*As part of our guest blog series, we bring you a post from Kathryn Shafer. A former middle school and high school math teacher, Kathy is now an Assistant Professor in the Department of Mathematical Sciences at Ball State University, Indiana. She’s done a variety of work for Key, including presenting webinars, moderating online courses, and delivering face-to-face professional development workshops.*This summer, the teachers in my probability and statistics course used TinkerPlots to complete an exercise on the Law of Large Numbers. An engaging discussion took place, as a few of the teachers wanted to discuss their interpretations of graphs, and others extended the problem beyond what was required. The resulting discussion focused on simulation models and multiple representations, hitting the mark with regard to the Mathematical Practices.

A coin flip experiment can be modeled used the Sampler Engine in TinkerPlots.

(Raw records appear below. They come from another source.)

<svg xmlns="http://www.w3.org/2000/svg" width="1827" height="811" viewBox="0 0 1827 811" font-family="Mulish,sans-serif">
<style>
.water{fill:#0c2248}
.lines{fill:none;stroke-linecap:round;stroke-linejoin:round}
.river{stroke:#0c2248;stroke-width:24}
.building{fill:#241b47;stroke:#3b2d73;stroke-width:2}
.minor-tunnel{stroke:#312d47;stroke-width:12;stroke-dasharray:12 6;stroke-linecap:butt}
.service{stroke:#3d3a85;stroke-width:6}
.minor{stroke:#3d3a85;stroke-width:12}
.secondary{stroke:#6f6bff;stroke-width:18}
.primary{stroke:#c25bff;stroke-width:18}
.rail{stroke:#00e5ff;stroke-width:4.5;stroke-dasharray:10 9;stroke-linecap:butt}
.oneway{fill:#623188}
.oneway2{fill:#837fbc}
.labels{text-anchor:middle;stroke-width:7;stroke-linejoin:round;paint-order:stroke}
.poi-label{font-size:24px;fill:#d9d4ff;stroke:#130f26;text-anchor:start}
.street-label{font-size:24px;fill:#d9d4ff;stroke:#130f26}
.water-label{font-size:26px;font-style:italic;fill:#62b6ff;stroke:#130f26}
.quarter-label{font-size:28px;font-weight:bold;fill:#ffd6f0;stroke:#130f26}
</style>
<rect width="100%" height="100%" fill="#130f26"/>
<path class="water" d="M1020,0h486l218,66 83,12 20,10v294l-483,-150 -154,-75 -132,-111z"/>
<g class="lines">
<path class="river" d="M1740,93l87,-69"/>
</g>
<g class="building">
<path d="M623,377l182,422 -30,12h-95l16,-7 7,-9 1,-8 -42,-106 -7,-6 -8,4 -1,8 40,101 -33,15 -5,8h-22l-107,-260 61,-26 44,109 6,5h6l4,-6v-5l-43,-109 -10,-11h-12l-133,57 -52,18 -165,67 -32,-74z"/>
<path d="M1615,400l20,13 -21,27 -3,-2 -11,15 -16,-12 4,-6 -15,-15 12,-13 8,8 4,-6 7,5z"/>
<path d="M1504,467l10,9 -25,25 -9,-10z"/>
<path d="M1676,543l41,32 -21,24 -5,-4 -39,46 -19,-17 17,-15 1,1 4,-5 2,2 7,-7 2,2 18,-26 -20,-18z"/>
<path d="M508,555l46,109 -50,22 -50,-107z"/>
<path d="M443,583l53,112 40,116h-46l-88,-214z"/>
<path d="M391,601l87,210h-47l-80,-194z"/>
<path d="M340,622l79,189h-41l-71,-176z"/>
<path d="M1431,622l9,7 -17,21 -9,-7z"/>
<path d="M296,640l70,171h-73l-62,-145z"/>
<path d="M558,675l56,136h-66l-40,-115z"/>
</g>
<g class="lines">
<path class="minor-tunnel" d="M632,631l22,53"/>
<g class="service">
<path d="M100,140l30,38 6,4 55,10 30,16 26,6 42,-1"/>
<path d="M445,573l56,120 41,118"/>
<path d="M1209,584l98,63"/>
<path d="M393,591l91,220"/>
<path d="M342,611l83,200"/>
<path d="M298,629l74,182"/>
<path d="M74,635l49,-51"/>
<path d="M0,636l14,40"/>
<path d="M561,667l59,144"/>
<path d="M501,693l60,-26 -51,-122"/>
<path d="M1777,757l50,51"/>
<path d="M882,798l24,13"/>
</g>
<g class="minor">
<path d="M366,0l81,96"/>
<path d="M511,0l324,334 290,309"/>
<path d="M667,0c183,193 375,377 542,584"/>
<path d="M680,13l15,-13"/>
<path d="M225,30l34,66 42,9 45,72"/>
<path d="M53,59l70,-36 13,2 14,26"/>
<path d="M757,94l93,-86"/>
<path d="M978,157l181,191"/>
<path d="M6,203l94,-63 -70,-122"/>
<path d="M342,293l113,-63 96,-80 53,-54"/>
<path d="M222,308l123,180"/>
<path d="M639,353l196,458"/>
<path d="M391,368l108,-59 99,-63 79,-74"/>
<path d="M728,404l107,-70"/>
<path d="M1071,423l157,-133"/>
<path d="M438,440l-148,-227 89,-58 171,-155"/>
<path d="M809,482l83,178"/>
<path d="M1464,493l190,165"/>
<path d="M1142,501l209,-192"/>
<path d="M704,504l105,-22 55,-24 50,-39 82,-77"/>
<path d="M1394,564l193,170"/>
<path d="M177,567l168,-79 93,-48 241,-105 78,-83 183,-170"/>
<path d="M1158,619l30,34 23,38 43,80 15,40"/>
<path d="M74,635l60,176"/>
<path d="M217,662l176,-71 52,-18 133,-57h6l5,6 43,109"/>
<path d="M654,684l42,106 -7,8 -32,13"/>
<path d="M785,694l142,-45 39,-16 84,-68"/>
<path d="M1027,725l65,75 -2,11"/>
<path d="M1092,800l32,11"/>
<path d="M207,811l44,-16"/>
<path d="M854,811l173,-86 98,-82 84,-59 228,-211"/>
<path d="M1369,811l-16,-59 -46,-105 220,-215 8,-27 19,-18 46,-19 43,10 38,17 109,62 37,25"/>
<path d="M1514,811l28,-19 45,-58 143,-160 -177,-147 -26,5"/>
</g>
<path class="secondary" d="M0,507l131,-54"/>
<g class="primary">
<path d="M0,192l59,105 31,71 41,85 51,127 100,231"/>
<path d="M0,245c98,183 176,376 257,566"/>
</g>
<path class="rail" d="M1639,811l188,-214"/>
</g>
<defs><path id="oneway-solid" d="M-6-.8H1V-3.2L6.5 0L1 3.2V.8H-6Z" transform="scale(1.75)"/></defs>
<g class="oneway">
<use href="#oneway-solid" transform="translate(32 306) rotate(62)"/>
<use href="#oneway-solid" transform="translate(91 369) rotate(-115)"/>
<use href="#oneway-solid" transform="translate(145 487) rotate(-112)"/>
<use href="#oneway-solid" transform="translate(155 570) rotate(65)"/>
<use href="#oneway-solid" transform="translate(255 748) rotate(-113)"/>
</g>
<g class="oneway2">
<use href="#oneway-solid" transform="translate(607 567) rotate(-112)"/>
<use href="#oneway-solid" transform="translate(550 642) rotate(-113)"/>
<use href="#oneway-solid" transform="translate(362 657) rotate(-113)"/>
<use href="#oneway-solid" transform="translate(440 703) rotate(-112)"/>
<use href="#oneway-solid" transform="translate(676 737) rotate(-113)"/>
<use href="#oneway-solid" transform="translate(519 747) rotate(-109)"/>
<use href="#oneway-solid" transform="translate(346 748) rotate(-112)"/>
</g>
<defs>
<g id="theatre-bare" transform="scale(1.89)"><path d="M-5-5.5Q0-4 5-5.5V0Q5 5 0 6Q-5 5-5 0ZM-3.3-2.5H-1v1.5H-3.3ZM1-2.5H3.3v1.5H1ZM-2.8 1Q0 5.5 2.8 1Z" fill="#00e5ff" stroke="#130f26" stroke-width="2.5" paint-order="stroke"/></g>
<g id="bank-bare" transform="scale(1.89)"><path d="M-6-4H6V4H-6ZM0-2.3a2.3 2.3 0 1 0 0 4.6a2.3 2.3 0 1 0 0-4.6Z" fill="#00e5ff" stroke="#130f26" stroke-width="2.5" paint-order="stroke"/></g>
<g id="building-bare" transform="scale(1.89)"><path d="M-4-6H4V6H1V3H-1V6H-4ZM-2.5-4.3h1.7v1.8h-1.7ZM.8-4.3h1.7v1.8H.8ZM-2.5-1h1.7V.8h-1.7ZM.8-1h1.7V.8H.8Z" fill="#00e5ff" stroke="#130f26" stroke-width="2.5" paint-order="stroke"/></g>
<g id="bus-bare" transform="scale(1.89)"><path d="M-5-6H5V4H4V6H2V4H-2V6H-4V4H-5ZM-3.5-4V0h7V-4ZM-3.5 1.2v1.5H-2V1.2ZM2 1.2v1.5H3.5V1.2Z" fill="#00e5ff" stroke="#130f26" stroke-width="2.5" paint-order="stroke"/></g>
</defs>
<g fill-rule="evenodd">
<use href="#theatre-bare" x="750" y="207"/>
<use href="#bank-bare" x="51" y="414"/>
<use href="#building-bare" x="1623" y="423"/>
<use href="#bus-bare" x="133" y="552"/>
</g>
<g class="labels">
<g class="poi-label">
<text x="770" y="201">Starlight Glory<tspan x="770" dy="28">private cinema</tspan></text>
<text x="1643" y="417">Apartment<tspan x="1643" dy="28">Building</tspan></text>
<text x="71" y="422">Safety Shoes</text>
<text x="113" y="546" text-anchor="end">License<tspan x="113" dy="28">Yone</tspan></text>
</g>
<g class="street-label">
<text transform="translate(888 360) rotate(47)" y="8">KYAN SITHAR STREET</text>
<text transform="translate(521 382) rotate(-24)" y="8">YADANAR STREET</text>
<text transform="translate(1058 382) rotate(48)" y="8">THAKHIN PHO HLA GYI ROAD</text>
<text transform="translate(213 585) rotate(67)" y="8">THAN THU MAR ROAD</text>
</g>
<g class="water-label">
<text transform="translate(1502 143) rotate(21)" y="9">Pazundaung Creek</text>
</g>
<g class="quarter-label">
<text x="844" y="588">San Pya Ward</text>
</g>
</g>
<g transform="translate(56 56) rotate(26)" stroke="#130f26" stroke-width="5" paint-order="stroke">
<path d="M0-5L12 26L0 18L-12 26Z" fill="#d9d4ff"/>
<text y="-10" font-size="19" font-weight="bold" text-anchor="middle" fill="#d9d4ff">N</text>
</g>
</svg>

Set the Sampler options to capture the running percent of heads. The Spinner device can be used to simulate a fair coin. The spinner shown at right will simulate flipping a fair coin 50 times.

As one of the teachers discussed the running percent calculation, I suggested we add the attribute “running count of heads” to the Case Table. The teacher used this to explain that the ratio of the number of heads to the number of trials will produce the running percent.

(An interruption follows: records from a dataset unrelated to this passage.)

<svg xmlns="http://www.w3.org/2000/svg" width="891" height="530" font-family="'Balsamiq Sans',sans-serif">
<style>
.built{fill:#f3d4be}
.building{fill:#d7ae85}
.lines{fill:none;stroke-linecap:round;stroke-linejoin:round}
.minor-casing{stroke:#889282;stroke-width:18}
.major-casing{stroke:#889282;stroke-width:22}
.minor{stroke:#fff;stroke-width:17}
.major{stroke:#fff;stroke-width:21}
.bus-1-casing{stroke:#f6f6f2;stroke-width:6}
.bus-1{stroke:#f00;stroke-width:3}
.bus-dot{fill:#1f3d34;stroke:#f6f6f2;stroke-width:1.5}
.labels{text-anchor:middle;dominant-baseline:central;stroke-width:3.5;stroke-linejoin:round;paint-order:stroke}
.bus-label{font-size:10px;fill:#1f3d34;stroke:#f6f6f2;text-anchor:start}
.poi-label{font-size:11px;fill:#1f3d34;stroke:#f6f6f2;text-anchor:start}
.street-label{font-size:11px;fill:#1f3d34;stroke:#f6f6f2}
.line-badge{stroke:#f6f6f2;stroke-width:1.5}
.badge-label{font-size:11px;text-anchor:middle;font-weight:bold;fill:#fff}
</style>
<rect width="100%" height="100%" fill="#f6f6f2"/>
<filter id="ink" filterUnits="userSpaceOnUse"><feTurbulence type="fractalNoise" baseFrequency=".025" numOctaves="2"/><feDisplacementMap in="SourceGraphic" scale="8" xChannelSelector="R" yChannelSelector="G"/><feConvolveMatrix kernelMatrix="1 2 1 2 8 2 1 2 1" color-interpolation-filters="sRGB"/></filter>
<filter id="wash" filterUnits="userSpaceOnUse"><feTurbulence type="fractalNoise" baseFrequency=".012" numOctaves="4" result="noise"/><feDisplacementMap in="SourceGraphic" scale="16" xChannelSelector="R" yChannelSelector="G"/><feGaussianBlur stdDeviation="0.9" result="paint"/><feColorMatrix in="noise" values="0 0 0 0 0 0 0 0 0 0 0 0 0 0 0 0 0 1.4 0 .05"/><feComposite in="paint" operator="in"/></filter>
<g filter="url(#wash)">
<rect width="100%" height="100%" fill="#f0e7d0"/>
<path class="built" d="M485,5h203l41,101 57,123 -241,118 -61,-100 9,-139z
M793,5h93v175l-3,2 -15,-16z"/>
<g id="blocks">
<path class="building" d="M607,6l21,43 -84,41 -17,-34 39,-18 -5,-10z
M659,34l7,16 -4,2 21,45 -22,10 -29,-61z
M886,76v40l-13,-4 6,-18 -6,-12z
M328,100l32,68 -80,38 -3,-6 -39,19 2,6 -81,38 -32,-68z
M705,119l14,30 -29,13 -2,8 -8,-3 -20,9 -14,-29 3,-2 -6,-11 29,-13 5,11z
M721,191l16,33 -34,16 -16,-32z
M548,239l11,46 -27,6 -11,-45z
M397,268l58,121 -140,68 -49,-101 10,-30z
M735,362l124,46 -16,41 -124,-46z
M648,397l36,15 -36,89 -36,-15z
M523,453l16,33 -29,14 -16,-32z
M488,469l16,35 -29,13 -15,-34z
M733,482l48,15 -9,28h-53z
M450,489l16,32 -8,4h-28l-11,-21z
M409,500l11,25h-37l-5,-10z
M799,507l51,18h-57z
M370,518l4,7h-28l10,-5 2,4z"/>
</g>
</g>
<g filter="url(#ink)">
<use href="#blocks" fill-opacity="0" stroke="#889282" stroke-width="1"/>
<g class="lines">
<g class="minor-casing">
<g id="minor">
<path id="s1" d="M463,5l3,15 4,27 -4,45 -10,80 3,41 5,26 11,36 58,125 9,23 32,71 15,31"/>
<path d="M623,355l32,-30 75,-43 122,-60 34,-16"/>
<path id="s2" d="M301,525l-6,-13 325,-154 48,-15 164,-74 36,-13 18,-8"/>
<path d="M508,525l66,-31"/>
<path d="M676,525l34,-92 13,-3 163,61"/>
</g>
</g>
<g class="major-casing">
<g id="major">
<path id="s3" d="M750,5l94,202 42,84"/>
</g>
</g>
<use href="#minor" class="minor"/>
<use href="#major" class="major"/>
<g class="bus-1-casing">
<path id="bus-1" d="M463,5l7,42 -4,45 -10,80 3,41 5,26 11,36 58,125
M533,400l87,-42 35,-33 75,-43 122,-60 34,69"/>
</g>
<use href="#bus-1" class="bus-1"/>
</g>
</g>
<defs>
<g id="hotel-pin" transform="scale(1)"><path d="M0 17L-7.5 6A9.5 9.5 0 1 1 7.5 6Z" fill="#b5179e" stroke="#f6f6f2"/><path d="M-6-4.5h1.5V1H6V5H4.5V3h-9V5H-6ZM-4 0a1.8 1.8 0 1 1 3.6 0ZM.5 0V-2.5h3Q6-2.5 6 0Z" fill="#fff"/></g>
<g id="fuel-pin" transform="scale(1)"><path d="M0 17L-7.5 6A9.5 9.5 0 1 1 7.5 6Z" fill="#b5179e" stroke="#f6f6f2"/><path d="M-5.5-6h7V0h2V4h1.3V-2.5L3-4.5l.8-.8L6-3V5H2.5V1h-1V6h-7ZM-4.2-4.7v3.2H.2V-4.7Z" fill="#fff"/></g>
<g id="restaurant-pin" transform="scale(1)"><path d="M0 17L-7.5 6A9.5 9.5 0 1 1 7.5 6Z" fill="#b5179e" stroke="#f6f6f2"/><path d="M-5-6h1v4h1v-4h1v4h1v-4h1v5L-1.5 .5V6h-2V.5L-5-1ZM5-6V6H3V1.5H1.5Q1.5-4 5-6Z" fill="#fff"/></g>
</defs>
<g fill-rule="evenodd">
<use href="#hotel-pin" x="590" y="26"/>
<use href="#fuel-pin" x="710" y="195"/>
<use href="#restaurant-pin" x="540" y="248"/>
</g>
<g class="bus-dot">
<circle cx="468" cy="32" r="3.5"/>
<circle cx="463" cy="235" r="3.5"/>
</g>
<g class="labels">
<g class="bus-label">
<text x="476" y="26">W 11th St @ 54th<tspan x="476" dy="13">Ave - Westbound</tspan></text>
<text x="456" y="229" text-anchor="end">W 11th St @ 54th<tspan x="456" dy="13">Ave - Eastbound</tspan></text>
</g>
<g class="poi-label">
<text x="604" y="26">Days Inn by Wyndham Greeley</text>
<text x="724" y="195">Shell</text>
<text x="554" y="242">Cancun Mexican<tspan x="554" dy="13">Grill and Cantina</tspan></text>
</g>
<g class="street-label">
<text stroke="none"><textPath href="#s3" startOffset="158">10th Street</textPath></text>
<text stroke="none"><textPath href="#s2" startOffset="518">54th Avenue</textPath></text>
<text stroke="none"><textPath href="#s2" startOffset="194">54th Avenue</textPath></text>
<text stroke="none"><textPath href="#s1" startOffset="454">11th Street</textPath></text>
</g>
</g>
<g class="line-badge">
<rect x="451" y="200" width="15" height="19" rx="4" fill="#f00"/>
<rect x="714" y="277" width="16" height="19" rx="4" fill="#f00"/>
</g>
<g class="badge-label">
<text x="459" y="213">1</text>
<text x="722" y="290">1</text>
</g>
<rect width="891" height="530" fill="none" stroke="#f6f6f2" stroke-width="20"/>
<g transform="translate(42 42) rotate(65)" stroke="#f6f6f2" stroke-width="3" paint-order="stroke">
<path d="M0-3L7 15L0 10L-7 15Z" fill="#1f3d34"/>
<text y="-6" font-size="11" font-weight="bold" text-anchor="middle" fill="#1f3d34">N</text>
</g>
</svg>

She then explained how these values match the coordinates of the first three points in the scatterplot shown below: (1, 100), (2, 50) and (3, 33.3). After 50 trials, the percent is bouncing above 50%. It will take a lot more trials to settle down close to 50%.

Another teacher offered an approach she planned to use with her fifth graders. Her idea was to begin with a small number of trials and notice what changes at say, 10 flips, 50 flips and then 100 flips. This supports how middle grade students think about probability, through an investigation of individual cases or data points.

Next, a teacher showed how he used the History tool to capture and graph 288 samples of 500 coin flips. His comment was, “Is this the Normal Distribution? It sure looks like it.” We launched into a discussion of the properties of the Binomial Distribution and how the graph of the percent heads will have the properties of the Normal Distribution (given that certain conditions are met). The graph shown below was created with 200 samples of 50 trials. The teacher had used the Standard Deviation Hat Plot and the Drawing tool to justify his claim that this was a Normal Distribution.

A follow-up question that could have been asked is, “What would happen if we increase the number of trials in each sample?” In the graph below, I changed the Repeat number to 500, cleared the History case table, and collected 200 samples of the running percentages of heads. We see how the variability drastically decreased from a range of approximately 45% to a range of about 10%.

To wrap up the discussion of the Law of Large Numbers, we designed a quiz problem. This involved a Spinner set to two unequal sectors that were hidden and locked with a password. The teachers were challenged to decide if the coin was fair and if not, to make a conjecture as to how it was weighted.

The use of TinkerPlots allowed the teachers to quickly explore the “what if” types of questions that arise in the context of probability, modeling the type of exploration I hope teachers will use with their students in the classroom.